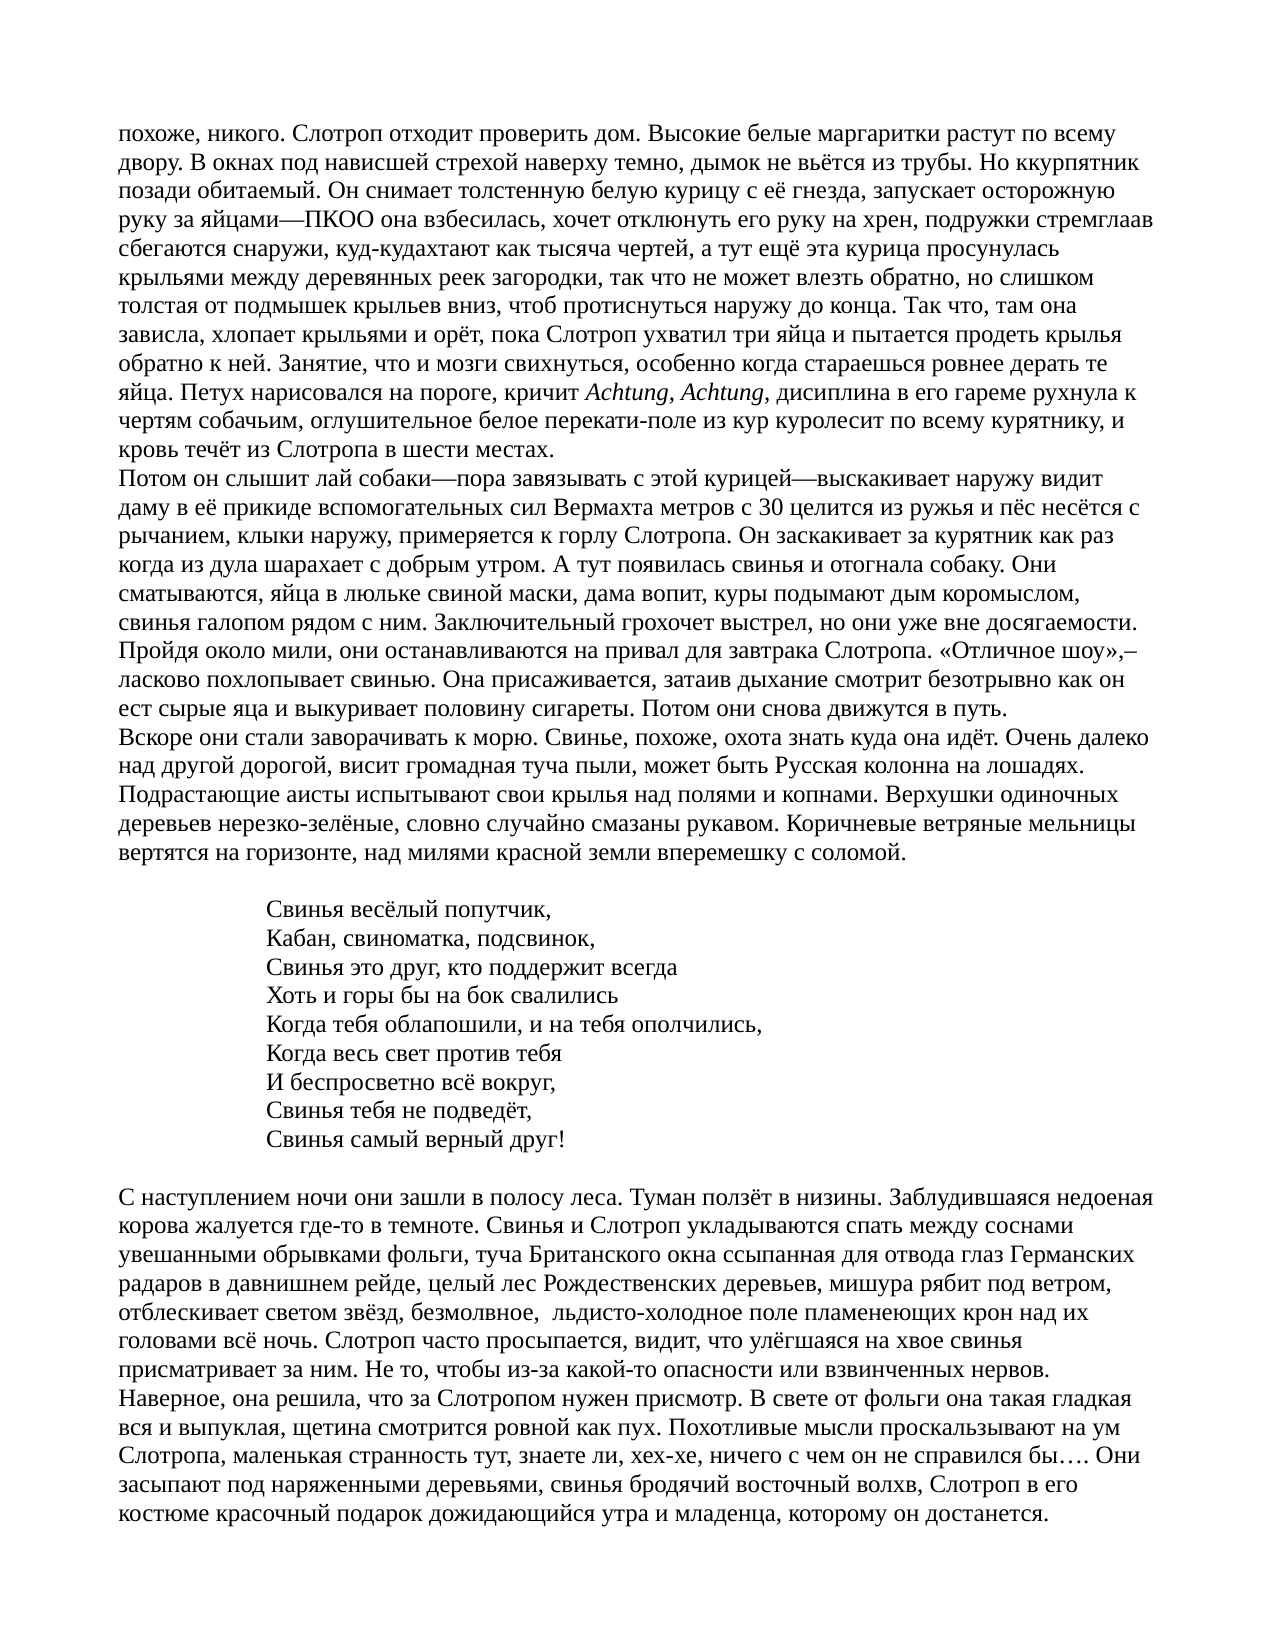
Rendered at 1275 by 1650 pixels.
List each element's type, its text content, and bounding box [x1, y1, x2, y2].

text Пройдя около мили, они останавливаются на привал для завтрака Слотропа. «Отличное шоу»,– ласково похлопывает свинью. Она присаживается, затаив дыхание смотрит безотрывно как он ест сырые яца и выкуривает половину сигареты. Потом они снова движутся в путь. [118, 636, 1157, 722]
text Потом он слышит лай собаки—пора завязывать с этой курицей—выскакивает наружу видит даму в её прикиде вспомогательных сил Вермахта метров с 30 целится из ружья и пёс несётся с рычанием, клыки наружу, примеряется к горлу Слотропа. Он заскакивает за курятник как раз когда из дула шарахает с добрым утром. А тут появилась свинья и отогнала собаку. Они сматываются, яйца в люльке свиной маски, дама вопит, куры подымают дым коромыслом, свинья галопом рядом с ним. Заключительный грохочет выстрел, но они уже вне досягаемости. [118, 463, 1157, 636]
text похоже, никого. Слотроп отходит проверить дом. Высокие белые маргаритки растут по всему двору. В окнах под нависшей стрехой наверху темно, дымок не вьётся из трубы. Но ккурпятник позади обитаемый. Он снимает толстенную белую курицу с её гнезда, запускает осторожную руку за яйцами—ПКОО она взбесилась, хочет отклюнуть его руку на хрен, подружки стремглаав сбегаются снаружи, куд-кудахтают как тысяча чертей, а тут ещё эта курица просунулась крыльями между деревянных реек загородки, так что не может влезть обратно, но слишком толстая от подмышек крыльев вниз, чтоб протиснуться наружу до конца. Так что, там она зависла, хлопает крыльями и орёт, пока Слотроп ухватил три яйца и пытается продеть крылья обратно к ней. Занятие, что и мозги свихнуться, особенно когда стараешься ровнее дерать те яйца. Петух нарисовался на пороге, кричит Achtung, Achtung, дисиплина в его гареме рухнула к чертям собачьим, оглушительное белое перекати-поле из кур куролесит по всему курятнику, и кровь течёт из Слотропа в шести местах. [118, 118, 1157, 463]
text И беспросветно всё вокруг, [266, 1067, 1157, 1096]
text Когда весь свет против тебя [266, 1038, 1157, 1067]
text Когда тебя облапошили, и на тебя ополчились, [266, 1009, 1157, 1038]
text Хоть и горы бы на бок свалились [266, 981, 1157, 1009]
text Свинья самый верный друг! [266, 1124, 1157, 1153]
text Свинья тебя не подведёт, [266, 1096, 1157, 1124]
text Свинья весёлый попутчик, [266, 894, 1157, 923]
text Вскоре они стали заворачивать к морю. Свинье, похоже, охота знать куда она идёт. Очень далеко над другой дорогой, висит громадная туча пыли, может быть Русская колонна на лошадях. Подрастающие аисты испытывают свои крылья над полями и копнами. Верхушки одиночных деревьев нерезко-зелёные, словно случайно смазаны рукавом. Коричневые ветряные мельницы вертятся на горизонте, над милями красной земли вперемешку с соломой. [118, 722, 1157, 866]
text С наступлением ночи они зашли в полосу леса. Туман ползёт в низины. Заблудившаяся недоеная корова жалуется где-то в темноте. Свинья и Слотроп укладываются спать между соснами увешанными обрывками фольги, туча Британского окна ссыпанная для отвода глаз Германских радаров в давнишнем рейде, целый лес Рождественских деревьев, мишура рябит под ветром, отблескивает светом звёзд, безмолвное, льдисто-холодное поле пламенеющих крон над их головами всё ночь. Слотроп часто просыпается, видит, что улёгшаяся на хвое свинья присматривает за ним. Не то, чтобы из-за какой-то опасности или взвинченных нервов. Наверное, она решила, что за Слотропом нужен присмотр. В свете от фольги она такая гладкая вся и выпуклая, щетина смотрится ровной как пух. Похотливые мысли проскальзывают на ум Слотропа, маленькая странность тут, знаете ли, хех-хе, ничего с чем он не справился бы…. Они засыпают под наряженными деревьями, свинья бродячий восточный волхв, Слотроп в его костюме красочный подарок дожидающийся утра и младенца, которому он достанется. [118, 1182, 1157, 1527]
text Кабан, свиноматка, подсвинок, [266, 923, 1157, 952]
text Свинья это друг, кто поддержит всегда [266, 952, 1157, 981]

---

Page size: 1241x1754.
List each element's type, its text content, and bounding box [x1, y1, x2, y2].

◆ Stated exercise: Filter the rows above down to those containing the word "тебя", and copy each one. Matches are case-sensitive.

◆ Solution below:
text Когда весь свет против тебя [266, 1038, 1157, 1067]
text Когда тебя облапошили, и на тебя ополчились, [266, 1009, 1157, 1038]
text Свинья тебя не подведёт, [266, 1096, 1157, 1124]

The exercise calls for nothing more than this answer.